Airey v Ireland 32 Eur Ct HR Ser A (1979):  2 E.H.R.R. 305
Mrs Airey claimed that the rights to a fair trial, respect for family life and non-discrimination guaranteed a right to legal aid in cases for judicial ordered separation; positive obligations of State; economic and social nature of civil and political rights; self-representation may not result in effective remedy; legal assistance to be provided where indispensable for determination of civil rights.
Mrs Airey sought judicial separation from her physically abusive husband. As she was unable to conclude a separation agreement with her husband, she sought a judicially ordered separation. She was unable to obtain such an order since she lacked the financial means, in the absence of legal aid, to retain a solicitor. The European Court of Human Rights held this was a violation of her right to access a court for determination of her civil rights and obligations (Article 6). Citing international law and the Convention's intention they said that remedies must be effective not illusory. They noted that many civil and political rights had social and economic implications involving positive obligations. Accordingly, there was a right to legal assistance if it was indispensable for effective access to the courts. In this case, self-representation was ineffective given the complex procedure of the Irish High Court, the relevant Irish law, the emotional dimension of marital disputes and the possibility that her husband may be represented. The Court further determined that Article 8 -respect of family life- was violated. The right to respect for family life could entail positive obligations for the effective access to protective mechanisms concerning family life, in this instance, the ability to effectively petition for judicial separation. The Court did not address the claim of discrimination which raised the question as to whether denial of civil rights due to poverty amounts to discrimination.

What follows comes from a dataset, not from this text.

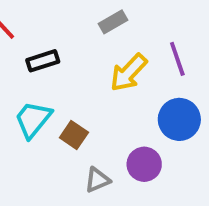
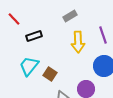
yellow arrow: (129, 73) -> (78, 42), turned -45

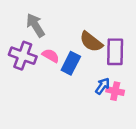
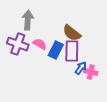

Keywords: Airey v Ireland 32 Eur Ct HR Ser A (1979):  2 E.H.R.R. 305, Women, Rights
Ireland later enacted a civil legal aid system but Mrs Airey no longer qualified because she had secured employment. The Irish government agreed, after being pressured, to fund her judicial separation action in the High Court. Mrs Airey eventually obtained a judicial separation. In 1980 a Scheme of Civil Legal Aid and Advice was established followed by legislation in 1995 but both have been criticized for lack of funding and an almost exclusive focus on family matters.
Advocate: Solicitor: Mr Brendan Walsh Barrister: Mary Robinson Brendan Walsh & Partners 34 Upper Baggot Street Dublin 4, IRELAND Tel: +35 31 6602 9555
This case has been frequently cited as a precedent for demonstrating there are economic and social rights dimensions within civil and political rights and that States may have positive obligations with respect to civil and political rights. In addition, the case has formed an important precedent for arguing that the right to legal aid is an integral part of human rights.